— How to complete this task —
Leave out the pictures. Return every record otherwise untouched.

— Provided data —
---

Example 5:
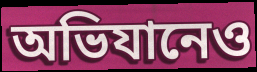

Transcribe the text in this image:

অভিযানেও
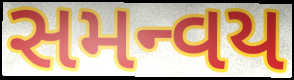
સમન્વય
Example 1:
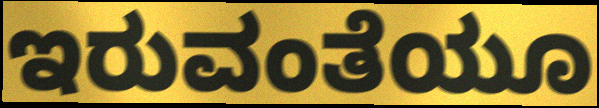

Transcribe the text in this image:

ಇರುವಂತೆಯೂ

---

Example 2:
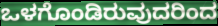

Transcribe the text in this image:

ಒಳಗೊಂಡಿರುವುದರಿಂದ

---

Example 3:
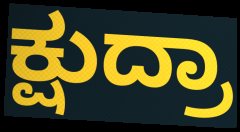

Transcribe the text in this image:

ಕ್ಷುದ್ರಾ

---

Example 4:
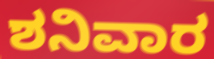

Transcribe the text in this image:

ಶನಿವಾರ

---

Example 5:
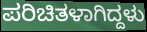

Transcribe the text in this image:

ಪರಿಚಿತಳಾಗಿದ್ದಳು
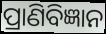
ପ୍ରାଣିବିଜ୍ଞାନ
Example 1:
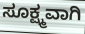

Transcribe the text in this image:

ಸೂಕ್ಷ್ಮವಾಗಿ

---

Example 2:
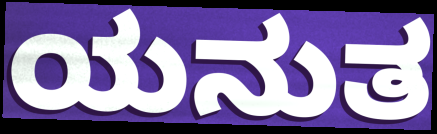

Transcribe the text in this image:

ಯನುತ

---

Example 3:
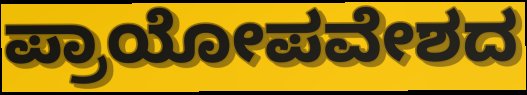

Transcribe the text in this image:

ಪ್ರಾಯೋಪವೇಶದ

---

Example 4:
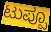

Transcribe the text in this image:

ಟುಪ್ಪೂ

— Response box —
---

Example 5:

Transcribe the text in this image:

অভিযানেও
સમન્વય
Example 1:

Transcribe the text in this image:

ಇರುವಂತೆಯೂ

---

Example 2:

Transcribe the text in this image:

ಒಳಗೊಂಡಿರುವುದರಿಂದ

---

Example 3:

Transcribe the text in this image:

ಕ್ಷುದ್ರಾ

---

Example 4:

Transcribe the text in this image:

ಶನಿವಾರ

---

Example 5:

Transcribe the text in this image:

ಪರಿಚಿತಳಾಗಿದ್ದಳು
ପ୍ରାଣିବିଜ୍ଞାନ
Example 1:

Transcribe the text in this image:

ಸೂಕ್ಷ್ಮವಾಗಿ

---

Example 2:

Transcribe the text in this image:

ಯನುತ

---

Example 3:

Transcribe the text in this image:

ಪ್ರಾಯೋಪವೇಶದ

---

Example 4:

Transcribe the text in this image:

ಟುಪ್ಪೂ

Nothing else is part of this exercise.